■ **AIM OF THE TASK**: Go through the data and report each line that holds the string "Roca".

─── MATERIAL TO PROCESS ───

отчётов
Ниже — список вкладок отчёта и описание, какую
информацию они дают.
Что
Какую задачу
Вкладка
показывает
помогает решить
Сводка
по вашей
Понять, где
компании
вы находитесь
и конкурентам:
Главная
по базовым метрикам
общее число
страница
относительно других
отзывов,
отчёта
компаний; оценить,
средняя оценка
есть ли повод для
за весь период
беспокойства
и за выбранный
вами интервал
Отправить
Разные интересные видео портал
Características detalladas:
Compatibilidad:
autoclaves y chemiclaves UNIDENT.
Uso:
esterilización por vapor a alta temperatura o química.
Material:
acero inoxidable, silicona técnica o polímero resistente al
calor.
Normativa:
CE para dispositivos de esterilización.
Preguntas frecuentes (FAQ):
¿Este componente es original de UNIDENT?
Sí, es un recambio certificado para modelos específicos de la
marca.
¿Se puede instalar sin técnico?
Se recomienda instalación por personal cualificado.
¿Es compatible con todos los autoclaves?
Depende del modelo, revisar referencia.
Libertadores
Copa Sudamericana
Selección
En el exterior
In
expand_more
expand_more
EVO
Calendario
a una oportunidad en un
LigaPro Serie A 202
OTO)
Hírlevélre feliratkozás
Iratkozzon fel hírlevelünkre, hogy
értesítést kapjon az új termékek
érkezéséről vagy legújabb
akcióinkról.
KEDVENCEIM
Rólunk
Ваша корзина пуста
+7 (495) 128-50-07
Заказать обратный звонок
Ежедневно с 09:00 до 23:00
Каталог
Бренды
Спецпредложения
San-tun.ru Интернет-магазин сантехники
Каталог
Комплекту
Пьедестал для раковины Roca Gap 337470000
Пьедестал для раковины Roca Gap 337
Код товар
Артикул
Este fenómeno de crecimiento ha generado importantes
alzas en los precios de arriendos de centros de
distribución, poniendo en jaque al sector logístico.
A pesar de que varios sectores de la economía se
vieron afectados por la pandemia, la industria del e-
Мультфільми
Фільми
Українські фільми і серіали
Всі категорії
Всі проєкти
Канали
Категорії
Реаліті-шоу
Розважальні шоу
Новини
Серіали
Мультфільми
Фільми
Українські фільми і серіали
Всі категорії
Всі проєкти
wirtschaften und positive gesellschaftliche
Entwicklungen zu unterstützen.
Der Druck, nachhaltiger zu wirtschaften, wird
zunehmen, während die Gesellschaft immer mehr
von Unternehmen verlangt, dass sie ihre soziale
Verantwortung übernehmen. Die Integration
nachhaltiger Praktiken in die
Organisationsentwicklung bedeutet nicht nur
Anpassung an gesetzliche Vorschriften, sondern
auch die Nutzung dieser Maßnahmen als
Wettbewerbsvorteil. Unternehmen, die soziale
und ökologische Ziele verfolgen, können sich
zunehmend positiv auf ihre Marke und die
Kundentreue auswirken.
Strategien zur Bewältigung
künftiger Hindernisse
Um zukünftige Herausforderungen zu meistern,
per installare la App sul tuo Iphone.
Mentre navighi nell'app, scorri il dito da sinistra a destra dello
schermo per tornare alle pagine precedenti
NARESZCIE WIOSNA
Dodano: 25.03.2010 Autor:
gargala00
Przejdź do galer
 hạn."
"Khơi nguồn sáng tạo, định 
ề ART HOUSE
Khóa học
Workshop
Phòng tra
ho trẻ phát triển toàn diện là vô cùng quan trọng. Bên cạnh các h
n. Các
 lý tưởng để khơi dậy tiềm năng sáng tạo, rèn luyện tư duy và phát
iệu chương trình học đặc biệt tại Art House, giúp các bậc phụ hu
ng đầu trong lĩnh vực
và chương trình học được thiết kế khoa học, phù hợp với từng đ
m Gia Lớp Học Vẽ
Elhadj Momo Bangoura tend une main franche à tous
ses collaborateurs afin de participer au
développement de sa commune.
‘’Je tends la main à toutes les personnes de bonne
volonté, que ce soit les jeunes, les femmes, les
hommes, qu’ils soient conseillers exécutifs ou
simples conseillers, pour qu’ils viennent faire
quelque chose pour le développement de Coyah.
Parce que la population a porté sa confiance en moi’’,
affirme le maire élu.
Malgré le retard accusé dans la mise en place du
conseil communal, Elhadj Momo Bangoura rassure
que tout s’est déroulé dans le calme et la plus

───

■ **RESPONSE AREA**:
Пьедестал для раковины Roca Gap 337470000
Пьедестал для раковины Roca Gap 337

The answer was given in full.